# Create a vector database from embeddings

_Note_: In the actual implementation to find similar cyclists we stuck with the collaborative learner model object that we stored on AWS S3. Creating a vector database (e.g. with FAISS or Pinecone) consists of a more advanced alternative. Once the algorithm finds the optimized embeddings, you could indeed put those into a vector database for easier management and similarity search. You would add the code for vector database creation and updating to `scripts/train.py`. This brief notebook is a primer to such a solution.

## Imports

In [1]:
import faiss
import numpy as np
import pandas as pd
from fastai.collab import load_learner

## Create vector db

In [2]:
learn = load_learner("../data/learner.pkl")

In [3]:
vectors = learn.model.u_weight.weight.detach().numpy()  # cyclist embeddings

In [4]:
faiss.normalize_L2(vectors)
index = faiss.IndexFlatL2(vectors.shape[1])
index.add(vectors)

In [5]:
# faiss.write_index(index, "../api/faiss_cyclists.index")
# index = faiss.read_index("../api/faiss_cyclists.index")

In [6]:
cyclist = "VAN AERT Wout"

idx = [i for i, r in enumerate(learn.model.classes["rider"]) if r == cyclist][0]
search_vector = vectors[idx, :]

_vector = np.array([search_vector])
faiss.normalize_L2(_vector)

distances, ann = index.search(_vector, k=index.ntotal)

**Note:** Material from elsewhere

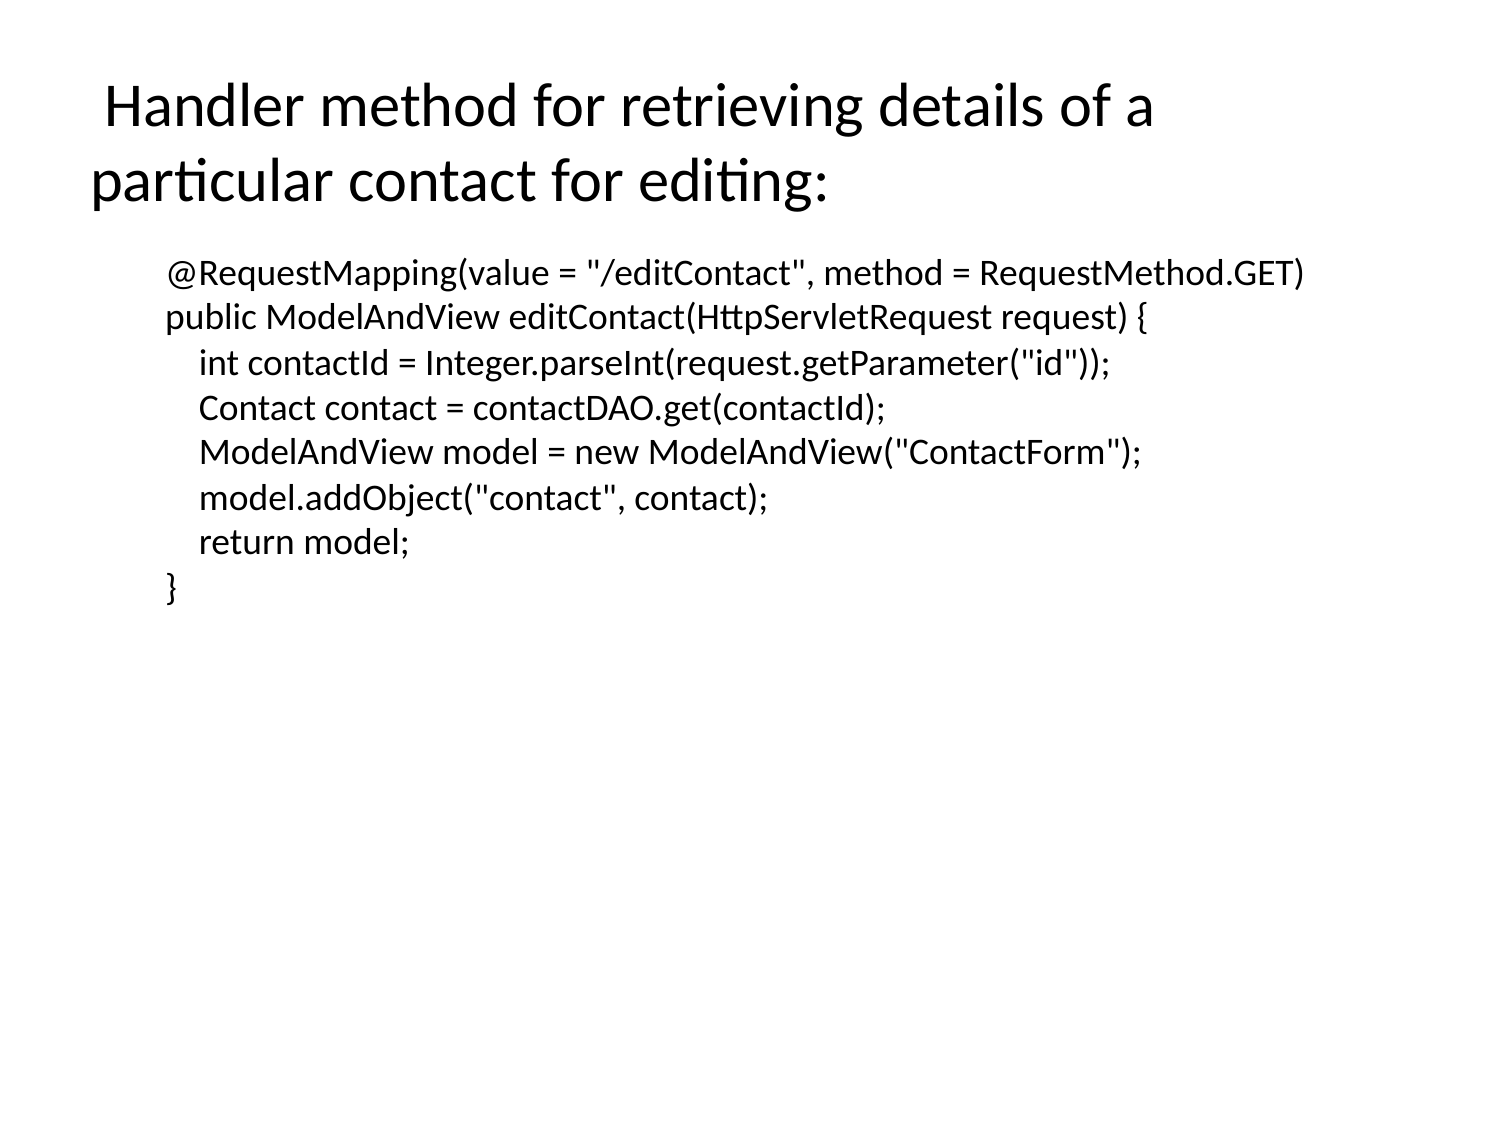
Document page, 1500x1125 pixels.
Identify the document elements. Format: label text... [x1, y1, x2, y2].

title Handler method for retrieving details of a particular contact for editing: [75, 45, 1425, 233]
text_box @RequestMapping(value = "/editContact", method = RequestMethod.GET) public ModelAndView editContact(HttpServletRequest request) { int contactId = Integer.parseInt(request.getParameter("id")); Contact contact = contactDAO.get(contactId); ModelAndView model = new ModelAndView("ContactForm"); model.addObject("contact", contact); return model; } [149, 149, 1500, 660]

results = pd.DataFrame({"distances": distances[0],
                        "ann": ann[0],
                        "cyclist": learn.dls.classes["rider"][ann[0]]})
results

Unnamed: 0,distances,ann,cyclist
0,0.000000,1767,VAN AERT Wout
1,0.492887,1303,PEDERSEN Mads
2,0.625946,1344,PHILIPSEN Jasper
3,0.795972,978,LAPORTE Christophe
4,0.836278,646,GIRMAY Biniam
...,...,...,...
1992,3.273132,1944,YATES Adam
1993,3.374993,1371,POGAČAR Tadej
1994,3.446501,1945,YATES Simon
1995,3.497690,758,HINDLEY Jai